Rob Davies 

Can Thomas Cook find a path through its perfect storm of woes?

Debt, market changes, heatwaves and Brexit have left the 178-year-old business battling to survive
  
  

Thomas Cook plane
Thomas Cook hopes to sell its airline business and move into hotels. Photograph: Paul Hanna/Reuters

Thomas Cook is suffering from an interminable holiday nightmare. It has been struck by a combination of high debt, intense competition and one-off factors including last summer’s heatwave. Brexit uncertainty is also, inevitably, a contributing factor.

This welter of concerns has brought a 178-year business to the brink. Eight years after its near-collapse in 2011, the tour operator needs a bailout if it is to survive the coming winter, when holiday bookings typically tail off.

One key problem is entirely of the company’s own making. It is buckling under the weight of a £1.6bn debt burden – the legacy of loans taken out to save it from near-collapse in 2012. The interest alone has cost it £1.2bn since then, meaning that 3m out of the 11m holidays it has been selling per year were funding debt repayments.

A fundamental long-term challenge is that the internet has made it much easier for smaller competitors to enter the market and grab market share, not just in the UK, but in its largest market, Germany.

Rival travel agents have targeted its package-holiday business, while the rise of low-cost short haul air travel has squeezed its airline, which is run as a separate business. The result is a punishing pincer move on the group.

In the face of increasingly fierce competition , Thomas Cook has had to compete to win customers by lowering prices, which has trimmed profit margins. Unlike smaller online-only players, Thomas Cook has high fixed costs due to its network of 567 high street shops.

Thomas Cook owes its name to a humble and deeply religious 32-year-old cabinet-maker who, one June morning in 1841, hiked the 15 miles from his home in Market Harborough to Leicester, to attend a temperance meeting.

The former Baptist preacher believed that the ills of Victorian society stemmed largely from alcohol and, presumably fatigued from his walk, realised he could deploy the power of Britain’s flourishing rail network to help spread the word.

Addressing the temperance meeting, he suggested that a train be hired to carry the movement’s supporters to the next meeting in Loughborough.

Thus, on 5 July 1841, some 500 passengers travelled by a special train for the 24-mile round trip, paying a shilling apiece.

Over the next few years, Cook laid on ever more trains, introducing thousands of Britons to train travel for the first time. The first such outing to be run for commercial purposes was a trip to Liverpool in 1845.

Over the next decade or so, the business expanded to offer overseas trips, to France, Switzerland, Italy and beyond, to the US, Egypt and India.

His more business-minded son John expanded the tour operator and its reach was such that the government enlisted its expertise in an effort, ultimately in vain, to relieve General Gordon at the siege of Khartoum in 1885.

John’s three sons inherited the business, which incorporated as Thos Cook & Son Ltd in 1924 and benefited from the increasing ease of international travel.

Its first flirtation with collapse came during the second world war, when the government requisitioned some of its assets and it was sold to Britain’s railway companies, effectively a nationalisation.

But it boomed in the postwar years as growing prosperity fuelled the appetite for holidays and it returned to private ownership in 1972.

Since then, it has changed hands and changed shape via a series of mergers and takeovers.

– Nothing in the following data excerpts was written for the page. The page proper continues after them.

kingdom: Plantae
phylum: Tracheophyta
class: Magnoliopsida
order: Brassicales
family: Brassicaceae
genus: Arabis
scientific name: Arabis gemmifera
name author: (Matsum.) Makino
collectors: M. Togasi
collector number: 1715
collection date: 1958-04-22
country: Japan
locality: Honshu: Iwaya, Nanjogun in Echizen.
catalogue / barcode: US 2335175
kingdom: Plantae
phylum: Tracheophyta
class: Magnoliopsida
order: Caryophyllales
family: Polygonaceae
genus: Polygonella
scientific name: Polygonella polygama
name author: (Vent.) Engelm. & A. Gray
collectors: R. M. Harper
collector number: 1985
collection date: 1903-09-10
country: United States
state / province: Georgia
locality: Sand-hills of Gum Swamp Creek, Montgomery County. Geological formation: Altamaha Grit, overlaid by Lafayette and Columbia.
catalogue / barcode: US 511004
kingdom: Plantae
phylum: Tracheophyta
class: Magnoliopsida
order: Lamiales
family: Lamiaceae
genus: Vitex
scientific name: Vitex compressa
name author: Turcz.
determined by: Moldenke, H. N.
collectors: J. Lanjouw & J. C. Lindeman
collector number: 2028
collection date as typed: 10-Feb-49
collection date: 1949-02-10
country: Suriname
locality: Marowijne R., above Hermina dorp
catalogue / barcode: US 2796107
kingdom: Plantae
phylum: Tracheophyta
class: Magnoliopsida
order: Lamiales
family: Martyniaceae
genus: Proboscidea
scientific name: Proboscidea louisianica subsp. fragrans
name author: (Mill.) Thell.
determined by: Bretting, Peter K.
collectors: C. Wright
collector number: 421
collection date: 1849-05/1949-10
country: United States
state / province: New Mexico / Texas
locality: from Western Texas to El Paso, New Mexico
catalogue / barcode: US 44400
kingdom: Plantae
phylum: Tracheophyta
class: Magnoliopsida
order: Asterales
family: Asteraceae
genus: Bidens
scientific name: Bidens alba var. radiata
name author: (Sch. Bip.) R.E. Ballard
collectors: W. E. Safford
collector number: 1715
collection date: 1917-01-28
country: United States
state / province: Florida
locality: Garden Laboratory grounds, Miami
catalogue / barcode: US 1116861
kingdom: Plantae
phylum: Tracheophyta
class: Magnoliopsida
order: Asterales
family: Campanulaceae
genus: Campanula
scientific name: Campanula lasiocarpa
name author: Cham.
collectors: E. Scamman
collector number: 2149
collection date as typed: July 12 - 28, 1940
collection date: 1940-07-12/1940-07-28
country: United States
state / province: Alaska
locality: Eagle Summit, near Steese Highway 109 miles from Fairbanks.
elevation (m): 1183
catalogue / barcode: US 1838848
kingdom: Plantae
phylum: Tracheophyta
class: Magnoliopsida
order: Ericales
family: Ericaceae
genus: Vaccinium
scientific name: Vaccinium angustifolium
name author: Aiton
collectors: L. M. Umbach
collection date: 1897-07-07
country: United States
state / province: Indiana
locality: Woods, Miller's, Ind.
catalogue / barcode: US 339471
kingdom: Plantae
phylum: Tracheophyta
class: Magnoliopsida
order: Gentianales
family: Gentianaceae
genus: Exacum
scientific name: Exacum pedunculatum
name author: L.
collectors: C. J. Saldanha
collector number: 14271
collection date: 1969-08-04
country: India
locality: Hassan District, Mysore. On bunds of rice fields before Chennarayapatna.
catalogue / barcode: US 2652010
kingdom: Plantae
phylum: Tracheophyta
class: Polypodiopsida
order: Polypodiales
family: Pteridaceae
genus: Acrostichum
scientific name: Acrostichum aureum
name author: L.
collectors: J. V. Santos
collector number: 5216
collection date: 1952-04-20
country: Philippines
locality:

It nearly collapsed in 2011 but averted its demise with a bailout deal funded by banks.

Now, after 178 years of operation, it has ceased trading.  

With income under pressure and little room for manoeuvre on costs, profit margins can quickly evaporate when short-term setbacks hit.

Last summer’s record-breaking heatwave was one such setback, because people who might otherwise have booked breaks at short notice opted to stay at home. The effect was particularly pronounced in Sweden, its third-largest market, as potential customers soaked up the unseasonably warm Scandinavian weather.

Foreign trips have also become more costly for British customers due to the fall in the value of sterling against the euro. Thomas Cook said earlier this year that there was “now little doubt” that Brexit had caused some Britons to delay holiday plans.

High jet-fuel costs, as well as hoteliers demanding higher prices from the tour operator, have also added to Thomas Cook’s list of woes. All these factors mean the company isn’t making enough cash from selling holidays to pay the interest on its debt mountain.

It hopes that new money from Chinese investors Fosun – and its banks – will provide some breathing space. It hopes to sells its airline for a good price and accelerate its push into the hotel market, which should reduce its dependence on summer package deals. But first, it must ensure its survival.